Introduction

Data breaches and security issues related to information leakage are a subject that has been making headlines in recent times. When a data breach happens, cybercriminals obtain information associated with a person or a large group of people. Data exposed by crooks is considered sensitive and often corresponds to personal emails, usernames, and password representations (generally, hash keys), when there is adequate security protection of user’s information.

Often, cybercriminals obtain the password representation easily, and the cracking schema is commonly known: trying to guess the password behind the cryptographic hash through some documented techniques within the password cracking landscape, for instance, using rainbow tables and brute-force attacks. For this reason, the username-password authentication method is considered poor since that criminals can easily access the user’s secret password.
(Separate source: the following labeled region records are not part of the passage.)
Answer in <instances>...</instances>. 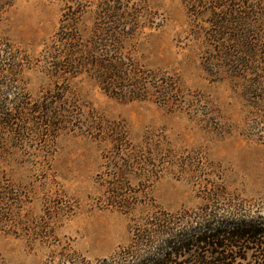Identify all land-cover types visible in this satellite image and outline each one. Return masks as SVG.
I'll use <instances>...</instances> for the list:
<instances>
[{
    "label": "rangeland",
    "instance_id": "1",
    "mask_svg": "<svg viewBox=\"0 0 264 264\" xmlns=\"http://www.w3.org/2000/svg\"><path fill=\"white\" fill-rule=\"evenodd\" d=\"M239 2L264 21V0ZM214 5L10 0L3 7L0 58L18 63L16 74L0 78L6 113L21 102L44 103L56 119L53 131L23 136L0 125V264L111 263L134 228L148 229L163 211L201 214L208 194L221 189L237 207L264 215V82L236 77L225 49L232 44L212 36ZM114 8L130 34L122 56L139 75L150 70L156 82L175 80L168 98L153 82L145 99L128 100L129 90L113 96L89 73L57 72L49 57L62 46L66 21L87 48L115 49L108 42L117 29L108 20ZM42 116L21 128H38Z\"/></svg>",
    "mask_w": 264,
    "mask_h": 264
},
{
    "label": "trees",
    "instance_id": "2",
    "mask_svg": "<svg viewBox=\"0 0 264 264\" xmlns=\"http://www.w3.org/2000/svg\"><path fill=\"white\" fill-rule=\"evenodd\" d=\"M229 1L233 5H224L222 0H214L218 18L212 36L215 33L214 36H219L222 42L232 44L231 48L225 49L227 54H232L230 67L233 65L237 78L255 76L262 78L264 82V75H261L264 74V34L259 28L264 26V21L256 18L261 13L255 12L252 16L251 9L243 6L239 0ZM9 4L10 0H0V14L3 7ZM118 11L115 8L109 11L111 15L108 20L113 19L114 24H117V29H112L108 35V42L116 45L110 51L89 49L82 45V38L76 33L77 28L73 26L72 20L66 21L68 24L63 26L64 30H61L60 35L62 46L54 53L51 52L52 56L49 57L56 65L57 72L75 77L89 73L113 96H119L117 88L129 90L132 97H126L128 100L145 99L150 94L153 82L152 89L160 90L163 98H168L174 92L175 80L164 75L167 81L161 84L154 79L159 78L153 76L156 72L150 70L139 75L136 64L128 63V58L122 56L121 49L130 34L124 35L122 27L126 19ZM100 32H105V28ZM4 44L6 43L0 41V47ZM3 52L8 54L6 50ZM205 70L210 72V66ZM17 71L18 63L14 57L6 55L0 58V78L8 79ZM259 79L258 82L262 84ZM125 83H130L131 86L128 88ZM7 102L0 98V125L5 131L23 136L25 131L40 134L43 129L51 132L55 128L52 120L56 118L52 109L45 108L44 103H40L35 109L28 103L21 102L17 109L6 113ZM37 113L43 114L37 123L38 128H21V124L29 122ZM57 117L60 118L58 115ZM229 194L227 189L208 194L201 214H171L163 211L161 216L151 217L148 229L134 228L130 245L117 253L111 263L105 259L103 264H264V215L237 207L234 200L227 198ZM213 205L217 208L213 209ZM225 206L231 209H226ZM149 220L150 218L147 222ZM138 222L136 221L135 226ZM139 226L140 224L137 227Z\"/></svg>",
    "mask_w": 264,
    "mask_h": 264
}]
</instances>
Honeywords can be highlighted at this point. Initially described by Ari Juels of RSA Labs and MIT Professor Ronald L. Rivest, that refer the following: “We propose a simple method for improving the security of hashed passwords: the maintenance of additional “honeywords” (false passwords) associated with each user’s account” [1].

The Meaning of Honeywords

The term honeywords is very similar to a honeypot, where fake servers are created to fool cybercriminals, and cause them to attack the wrong server. Typically, this mechanism is used to help system administrators to detect more widespread security artifacts inside a network or a system.

According to the authors, with the use of honeywords
an adversary who steals a file of hashed passwords and inverts the hash function cannot tell if he has found the password or a honeyword [1].
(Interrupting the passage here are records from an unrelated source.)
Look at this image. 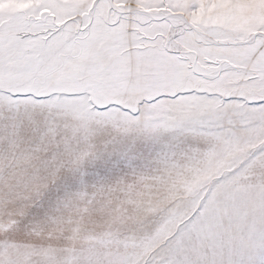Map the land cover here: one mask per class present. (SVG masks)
<instances>
[{
    "label": "rangeland",
    "instance_id": "obj_1",
    "mask_svg": "<svg viewBox=\"0 0 264 264\" xmlns=\"http://www.w3.org/2000/svg\"><path fill=\"white\" fill-rule=\"evenodd\" d=\"M137 1L0 0V264H264V0Z\"/></svg>",
    "mask_w": 264,
    "mask_h": 264
},
{
    "label": "snow or ice",
    "instance_id": "obj_2",
    "mask_svg": "<svg viewBox=\"0 0 264 264\" xmlns=\"http://www.w3.org/2000/svg\"><path fill=\"white\" fill-rule=\"evenodd\" d=\"M181 210L177 209V211ZM228 213L227 208L218 209V216L215 221L208 215L197 217V230L200 233L207 234L211 239L210 241L201 240L199 236L194 239L193 231L189 230L185 237L188 250L185 252L184 258L177 260L175 264H225L223 261L202 258L201 253L204 248L215 249L217 245L224 243L225 238L231 231V225H226L223 219L224 215ZM261 244L264 245V237L261 238ZM228 264H232V262L229 261ZM248 264H252V262H248Z\"/></svg>",
    "mask_w": 264,
    "mask_h": 264
},
{
    "label": "crops",
    "instance_id": "obj_3",
    "mask_svg": "<svg viewBox=\"0 0 264 264\" xmlns=\"http://www.w3.org/2000/svg\"><path fill=\"white\" fill-rule=\"evenodd\" d=\"M141 2L140 1H137V0H107L106 3L115 4V5H131V6H133V7H131V9H127V10H123V11H116V8H113V10H112L109 7L112 10V12H113L112 15L115 16L116 19H119L120 20V19L123 18V19L128 20V23H130V26L128 27V29H130L132 25L133 26H136V3H141ZM134 48H136V47H134ZM6 105H7L6 99H4L3 97H0V117L1 118H4L6 115L7 116H10V117H14L12 115H9V113H8V109L9 108ZM28 114H29V112H28ZM69 114L72 115L71 113H69ZM70 115H68V116H70ZM1 118H0V120H1ZM4 119H7V118H4ZM20 119L22 120L23 118L22 117H18V121ZM39 127L40 128H43L42 131H44V134L48 131L47 132V135L45 137H49V136L51 137V136H53V134L55 132L53 129L49 128V126H44V127L43 126H39ZM31 134H32V131L28 132V135H29V136L27 135V137H29L28 139H32ZM69 135H70V133H69ZM66 136L67 137L65 139H68V134H66ZM20 142L22 143V140ZM33 147H35V146H33L32 144H27V145H24V146L22 145V146H20V148H17V149H20L21 152H23V153L25 151L27 153V152H31L32 151L31 148H33ZM12 148L15 149V147H12ZM36 148H37V151H38V155H37L38 157L41 156L43 153H44L43 156L45 158L50 156L49 151L48 152L43 151V148H42V145L41 144L40 145L37 144L36 145ZM19 153H20V151H19ZM32 153L33 152H31L29 154H32ZM56 155H57V152H53L52 153V156L53 157H56ZM30 163H32V162H30ZM38 163L42 164L41 162H36L35 163V161H34V165H36V170H33V171L36 172V173H38V172L39 173H42V172H55L57 170L56 167L50 166L51 164H55L56 161H53V162H51V160L48 161L49 168H46L45 170H43V167L38 166Z\"/></svg>",
    "mask_w": 264,
    "mask_h": 264
}]
</instances>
Therefore, if an attacker obtains a fake password (honeyword) during the cracking process and tries to authenticate the false password into the system, the attempt will be flagged as an unlawful activity, and an alarm will be triggered to an IT department as a consequence. Within this context, there is also a secondary server named “honeychecker” with the capacity to distinguish the user password from honeywords. According to the authors, this system should be isolated from the primary system.

How to Improve System’s Security Using Honeywords

A honeyword is composed by a fake password derived from the user’s password. Consider the example presented in Figure 1 below.
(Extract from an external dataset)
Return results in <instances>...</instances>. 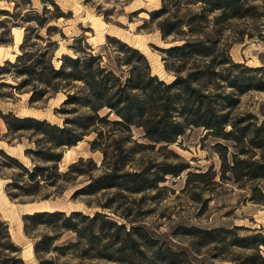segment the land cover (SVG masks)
I'll use <instances>...</instances> for the list:
<instances>
[{"label": "trees", "instance_id": "1", "mask_svg": "<svg viewBox=\"0 0 264 264\" xmlns=\"http://www.w3.org/2000/svg\"><path fill=\"white\" fill-rule=\"evenodd\" d=\"M167 1L161 0L160 8L150 12V18L170 15L160 21L157 28L162 39L172 36V41H180L163 49L167 58L177 62L175 67H168L165 63V69L174 74V79L169 83L151 73L146 57L138 49L109 36L107 42L115 53L114 63L104 62L100 53L93 54L77 47L74 48V57L62 55L59 67L55 68L49 49L27 51L24 38L19 45L20 54L15 56L13 62L5 61L0 66V76L13 73L23 78L20 87H31L29 104L42 102L49 95L64 91L69 93L62 105L74 106L70 113H76L77 108L85 110L73 118H65L62 127L46 120L18 117L12 112L0 111V118L6 127V139L10 135L30 131L43 136L42 139L47 143L45 147L24 150V155L30 157L32 162L43 164L33 163L31 169L0 150L5 163L18 168L20 175L29 182L25 187H19L15 179H11L7 188L20 190L22 196H34L42 187L54 186L60 176L57 164L61 161L62 149L70 148L83 136L95 133L89 146L91 151H101V166L104 170L75 193L90 195L101 189H115L119 194L120 191L138 194L151 189L158 181L154 178L156 173L151 171V167L125 170L128 159L122 154L125 149L121 144L118 143L111 152L112 157H115L113 162H106L108 153L101 146L106 137L100 129L104 125L111 127L110 131L125 133L126 142L131 137V128L141 130L142 137L148 143L133 142L139 148L135 152L158 144L168 146L183 136L187 129L202 128L205 130L204 137L217 140L213 149L220 161L221 181L240 184L264 180V118L259 122L249 114L232 116L239 102L238 95L250 90H264V66L247 67L234 63L224 47H219V41L188 34L195 32L192 24L205 23L209 14L217 12L213 19L219 22L245 16L249 9L244 6L249 0H184V4H199V11L192 13L186 21L177 14L181 0L172 3L175 8L173 11H170ZM42 3V14L27 13L20 21L34 22L37 28L47 27L46 33L51 34L54 27L47 26L48 22L65 16L53 0H42ZM46 4L52 6L54 15L47 16L51 12ZM183 24L188 27V33H180ZM16 26L19 25L13 27ZM11 43L10 30L3 31L0 45ZM163 60L166 62V58ZM188 61L192 62V67L184 69ZM122 66L126 69L122 70ZM237 69L240 71H235ZM73 82H79L80 85L70 92ZM103 109L107 111L101 116L99 112ZM110 115L114 118L110 119ZM126 151L132 152L133 149L128 148ZM85 162L93 164L89 158H79L68 165L64 174H86L84 169L78 167ZM166 173L175 174L173 171ZM251 190L253 194L249 201L264 205L262 191L257 187ZM7 196L14 199L18 195L8 190ZM49 196L41 198L45 200ZM103 208L111 207L106 205ZM22 222L23 234L34 238L33 253L38 264H52L51 260L43 259L41 255L52 251L60 253L64 249L77 251L81 259H98L116 264H192L184 252L172 250L141 227L130 225L128 229L124 223H117L102 212L88 215L81 211H35L22 215ZM39 226L44 227L46 233L33 236V231ZM9 230L7 222L0 219V264H25L20 257V247L11 240ZM246 230L251 231V234L236 235L232 243L235 247L252 252L242 257V264H264V258L259 254V247H264V231L261 228ZM67 231L74 234V239L53 246ZM193 232L200 233L212 242L215 240L214 234L229 233V230L197 229Z\"/></svg>", "mask_w": 264, "mask_h": 264}, {"label": "rangeland", "instance_id": "2", "mask_svg": "<svg viewBox=\"0 0 264 264\" xmlns=\"http://www.w3.org/2000/svg\"><path fill=\"white\" fill-rule=\"evenodd\" d=\"M26 1L0 0V35L5 30L21 28L22 42L24 38L27 41L24 48L27 51L49 49L53 54L51 62L55 68L59 67L62 55L74 57L76 55L74 48L77 47L93 54L100 53L104 62L114 63L115 53L111 51L107 42L109 36L138 49L146 57L151 73L158 79L166 83L174 79V74L165 69V63L168 67H175L177 62L167 58L163 49L179 44L180 41H172V36L162 39L157 28V24L170 15L165 14L157 19L150 18V12L160 8L161 0H53L65 17L48 22L47 26L54 27L51 34L46 33L47 27L37 28L34 22L20 21L27 13L42 14L44 5L42 0ZM173 2L176 3L177 0L167 1L170 11L175 9L172 6ZM184 3V0L180 1L177 14L186 21L192 13L199 11V4ZM46 5L51 12L47 13V16L54 15L52 6ZM244 7L249 9V12L243 17L219 22L213 19L217 15L216 12L207 15L205 23L192 24L195 29L192 34L188 33L185 24L179 31L194 35L193 37L201 36L219 41V47H224L234 63L247 67L264 66V0H249ZM14 25L19 26L13 27ZM18 54L19 47L16 55ZM191 67L192 62L188 61L184 69ZM121 69L126 68L122 66ZM22 79L13 73L0 76L2 113L12 112L18 117L28 115L27 117L46 120L50 124L62 127L65 118H73L85 112L84 109L77 108L76 113H70L74 106L62 105L66 94L69 93L64 91L51 94L42 102L29 104L31 87H20ZM79 85V82H73L70 92L75 91ZM237 97L239 102L232 111L233 117L249 114L259 122L263 120L264 90H250ZM106 111L101 110L99 115H104ZM109 118L112 119L114 116L110 115ZM100 129L106 137L101 144L108 153L106 162H113L115 157H112L111 152L119 143L125 149L122 154L128 159L125 170L136 171L143 167H151V171L156 173L154 178L158 181L151 189L138 194H129L125 191H120L119 194L115 189H101L90 195L75 193L104 170L101 166L103 158L101 151H91L89 146L95 133L83 136L78 141L79 144L77 142L70 147L78 145L74 148L76 155L67 163L60 161L57 164L60 176L54 186H44L34 196H22L20 190L6 187L11 179H15L19 187H25L29 182L25 176L20 175L18 168L8 166L0 155V216L8 219V227L14 231L19 227L22 236L17 242L21 250L20 257H23L25 264H38V261L33 253L34 238H28L22 232L24 214H20L23 209L21 204L44 201L54 208L52 210L66 213L81 211L88 215L102 212L117 223H124L128 229L130 225L141 227L152 238L172 250L184 252L192 264H242V257L252 254L251 251L235 247L232 243L236 235L251 234V231L246 229L261 228L264 231V205L249 201L253 187L262 191L264 200V180L244 181L240 184L229 180L221 181L220 161L213 149L217 140L204 137V129L189 128L175 143L168 146L158 144L142 152H135L139 148L133 143H148L142 137L141 130L131 128V137L126 142L125 133L110 131L112 128L105 125ZM4 133L6 131L0 129V141L7 143L8 146L6 152L4 151L6 154L16 158L28 169L32 168L33 163L43 165L36 161L32 162L30 157L24 155L26 148L45 147L47 143L42 139L43 136L28 131L10 135L6 139ZM9 146H15V149ZM128 148L133 151H126ZM65 150L64 147L62 152ZM79 158H89L93 162V164L85 162L78 166L87 173L64 174L68 165ZM168 171L175 174H167ZM8 190L18 196L10 199L7 196ZM44 195L50 196L44 200L41 198ZM106 205L111 208H103ZM234 227L241 229H233ZM197 229L204 231L226 229L229 233H216L213 235L215 240L210 242L200 233L193 232ZM189 230L191 231L188 232ZM42 233H46V229L39 226L32 235L38 236ZM73 239V233L64 232L53 246ZM28 251L32 253L31 259H24L23 255ZM259 254L264 258V247H259ZM41 257L51 260L52 264H116L105 260L81 259L78 258L79 253L71 249H64L60 253L52 251Z\"/></svg>", "mask_w": 264, "mask_h": 264}, {"label": "crops", "instance_id": "3", "mask_svg": "<svg viewBox=\"0 0 264 264\" xmlns=\"http://www.w3.org/2000/svg\"><path fill=\"white\" fill-rule=\"evenodd\" d=\"M11 39H12V43L10 45H0V65H2L5 61H12L13 58H15V56H17V49L19 47V45L22 42L23 39V32L21 28H12L11 30ZM7 111H11V110H7ZM5 134V133H4ZM4 139V138H3ZM15 149V146H9V148ZM6 148H8L7 143L0 141V150H3L6 152ZM35 203H30V204H21V206L23 207L22 211L20 212V214H31L28 212H33V206ZM29 209H31L29 211ZM35 212V211H34ZM0 219L7 222L8 223V219L6 217H4L3 215L0 216ZM10 228V227H9ZM19 229V228H18ZM18 229L15 231L17 232L16 238H13V236L11 235V240L14 242V244H16L17 246L19 245L17 241L20 240L22 234L20 231L21 235H18Z\"/></svg>", "mask_w": 264, "mask_h": 264}, {"label": "bare ground", "instance_id": "4", "mask_svg": "<svg viewBox=\"0 0 264 264\" xmlns=\"http://www.w3.org/2000/svg\"><path fill=\"white\" fill-rule=\"evenodd\" d=\"M41 113V112H40ZM28 116V115H27ZM0 129H1V131H6V127H5V125H4V123H3V121H2V119L0 118ZM80 142H78L77 144H79ZM75 147H78V145L77 146H75ZM74 147V148H75ZM11 148V147H10ZM74 148H68V149H66L65 151H64V153H63V156H62V158H61V161H64V162H69L70 161V159L72 158V156H74V155H76V151L74 150ZM6 150V149H5ZM33 212L34 211H42V210H48V211H52V209H54V208H52V206L51 205H49L48 204V202L47 201H44V202H40V203H35L34 204V206H33ZM31 209H29V211H30ZM33 212H28V213H33ZM19 228V227H18ZM10 230H9V233H10V236L12 235L13 236V238H16V233L17 232H15L14 231V229H11V228H9ZM18 235H21L20 234V231H19V229H18ZM31 251H28L27 253H25L23 256H24V259H31ZM23 258V257H22Z\"/></svg>", "mask_w": 264, "mask_h": 264}, {"label": "water", "instance_id": "5", "mask_svg": "<svg viewBox=\"0 0 264 264\" xmlns=\"http://www.w3.org/2000/svg\"><path fill=\"white\" fill-rule=\"evenodd\" d=\"M68 149V148H67ZM62 155H63V153H62Z\"/></svg>", "mask_w": 264, "mask_h": 264}]
</instances>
Figure 1: Honeywords are generated during a user’s registry.

When a registry happens, e.g., in a website, the user can define his personal password as “Infos3cinstitut3” with the respective SHA256 cryptographic hash associated:

82AFC08F030300CCD8BC9B7A98154A73D888372FBC54FD0CAC4B2D4B180705CC (see label 1 highlighted above).

After submitting the password, the system derives several false passwords (honeywords) which are recorded, for instance, in the same table together with the original password (presented by label 2 in Figure 1). Honeywords are entirely invisible to users because they are generated and stored by the system.

This implementation also requires building a verifier called “honeychecker,” allowing thus to validate true authentications and potentially malicious login attempts produced by cybercriminals during the process of password cracking.

The auxiliary checker is typically represented as an oracle, and it’s not part of the main system. Figure 2 below shows a diagram which describes the general operation of a common honeychecker.

Figure 2: Validating honeywords via a honeychecker.

Mobile Device Penetration Testing

Weaker passwords are broken faster than strong passwords because they have a smaller size and a weak complexity. For example, according to the group of honeywords defined in Figure 1, the infosec honeyword is quickly broken compared to the original password picked by the user (Infos3cInstitut3). The last is effectively more complex and constituted by a mix of letters, numbers, and capitalized letters.

An authentication attempt is carried out on the target system whenever an attacker breaks a password. However, during the validation of the password, the honeychecker should mark the authentication attempt as “illegitimate” for the user john doe if he to try a login with a false password (highlighted with b in Figure 2). Here, a potential data breach also should be flagged and addressed to the IT team thereby enhancing security skills and processes against data breaches.

Benefits of Using Honeywords

It’s clear that the use of honeywords isn’t going to prevent cybercriminals from stealing password databases and cracking them. Nonetheless, the use of honeywords can improve the security of the system, and their users.

Some benefits are enumerated as follows:

  • When a false login attempt occurs via a honeyword, a data breach can be earlier detected by IT operators.
  • A user account can be automatically locked down when a honeyword is used.
  • Honeychecker runs separated from the computer systems running a website and compromising the honeychecker does not compromise the website (and vice-versa).
  • Two systems may be placed in different administrative domains (website and honeychecker), running distinct operating systems and platforms.
  • And the last, a well-succeeded password cracking does not give the attacker confidence that he can log in successfully and undetected.

Conclusion

Honeywords aren’t meant to replace the good password security practices. Nevertheless, as numerous breaches continue the rise, this kind of mechanisms can offer another type of business solution to detect data breaches more efficiently and quickly. Remember that no password security system is foolproof. The major problem with this poor authentication method are the people. They are, in fact, the most vulnerable endpoint.